Teks yang Disediakan:
****
Suatu saat Makkah dilanda kekeringan yang hebat.
Tumbuh-tumbuhan meranggas kering. Hewan ternak
kurus-kurus tak bersusu. Sebagian orang mulai dilanda
kelaparan. Maka, para pemuka Quraisy berkumpul dan
berunding. Seorang di antara mereka berkata, “Mintalah
pertolongan kepada Latta dan Uzza.”
Seseorang menimpali, “Tidak, mintalah perlindungan
kepada Manat, dewa yang ketiga!”
Setelah lama berunding dan berdebat tanpa
hasil, seorang laki-laki bernama Waraqah ibn Naufal,
paman Khadijah binti Khuwailid, berkata, “Aku berasal
dari kabilah Naufal. Di antara kalian ada orang yang
merupakan keturunan Ibrahim dan Ismail. Kusarankan,
mintalah bantuan kepadanya.”
****
Tantangan A: Tuliskan ulang seluruh teks tentang kekeringan di Makkah di atas tanpa mengubah apa pun.

Kutipan Data:
****
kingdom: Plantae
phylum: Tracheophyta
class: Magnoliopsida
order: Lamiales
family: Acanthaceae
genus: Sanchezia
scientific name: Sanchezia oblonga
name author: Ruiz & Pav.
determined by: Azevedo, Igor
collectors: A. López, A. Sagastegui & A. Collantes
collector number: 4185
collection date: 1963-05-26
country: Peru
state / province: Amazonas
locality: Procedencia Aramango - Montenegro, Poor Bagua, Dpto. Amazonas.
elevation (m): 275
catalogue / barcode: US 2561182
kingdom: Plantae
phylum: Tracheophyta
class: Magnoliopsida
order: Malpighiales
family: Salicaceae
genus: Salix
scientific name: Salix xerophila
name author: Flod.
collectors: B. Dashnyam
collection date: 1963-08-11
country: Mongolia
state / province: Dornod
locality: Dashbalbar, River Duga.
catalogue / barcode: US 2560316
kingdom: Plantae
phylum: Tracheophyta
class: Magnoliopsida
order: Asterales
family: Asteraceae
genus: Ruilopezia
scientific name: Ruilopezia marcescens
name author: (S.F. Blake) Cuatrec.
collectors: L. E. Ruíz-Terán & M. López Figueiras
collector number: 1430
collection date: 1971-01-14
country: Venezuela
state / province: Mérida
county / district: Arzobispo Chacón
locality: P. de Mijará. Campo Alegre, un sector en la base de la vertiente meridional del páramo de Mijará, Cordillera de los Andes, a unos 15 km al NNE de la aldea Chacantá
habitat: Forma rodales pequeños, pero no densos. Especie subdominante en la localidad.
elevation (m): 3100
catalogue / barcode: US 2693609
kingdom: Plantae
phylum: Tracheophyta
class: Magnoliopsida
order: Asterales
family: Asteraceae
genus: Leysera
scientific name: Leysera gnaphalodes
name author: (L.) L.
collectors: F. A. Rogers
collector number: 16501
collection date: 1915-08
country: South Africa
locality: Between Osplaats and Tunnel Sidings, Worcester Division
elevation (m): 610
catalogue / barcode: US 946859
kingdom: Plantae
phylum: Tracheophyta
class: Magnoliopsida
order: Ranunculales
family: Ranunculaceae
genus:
****
Tantangan B: Ubahlah bagian baris data di atas yang dimulai dari baris berisi "name author: Ruiz & Pav." sampai baris berisi "collection date: 1963-08-11", kedua baris itu termasuk, menjadi daftar JSON berisi string, satu string untuk setiap baris dan tanpa baris kosong. Sertakan hanya baris-baris tersebut.

Hasil Latihan A:
Suatu saat Makkah dilanda kekeringan yang hebat.
Tumbuh-tumbuhan meranggas kering. Hewan ternak
kurus-kurus tak bersusu. Sebagian orang mulai dilanda
kelaparan. Maka, para pemuka Quraisy berkumpul dan
berunding. Seorang di antara mereka berkata, “Mintalah
pertolongan kepada Latta dan Uzza.”
Seseorang menimpali, “Tidak, mintalah perlindungan
kepada Manat, dewa yang ketiga!”
Setelah lama berunding dan berdebat tanpa
hasil, seorang laki-laki bernama Waraqah ibn Naufal,
paman Khadijah binti Khuwailid, berkata, “Aku berasal
dari kabilah Naufal. Di antara kalian ada orang yang
merupakan keturunan Ibrahim dan Ismail. Kusarankan,
mintalah bantuan kepadanya.”

Hasil Latihan B:
[
  "name author: Ruiz & Pav.",
  "determined by: Azevedo, Igor",
  "collectors: A. López, A. Sagastegui & A. Collantes",
  "collector number: 4185",
  "collection date: 1963-05-26",
  "country: Peru",
  "state / province: Amazonas",
  "locality: Procedencia Aramango - Montenegro, Poor Bagua, Dpto. Amazonas.",
  "elevation (m): 275",
  "catalogue / barcode: US 2561182",
  "kingdom: Plantae",
  "phylum: Tracheophyta",
  "class: Magnoliopsida",
  "order: Malpighiales",
  "family: Salicaceae",
  "genus: Salix",
  "scientific name: Salix xerophila",
  "name author: Flod.",
  "collectors: B. Dashnyam",
  "collection date: 1963-08-11"
]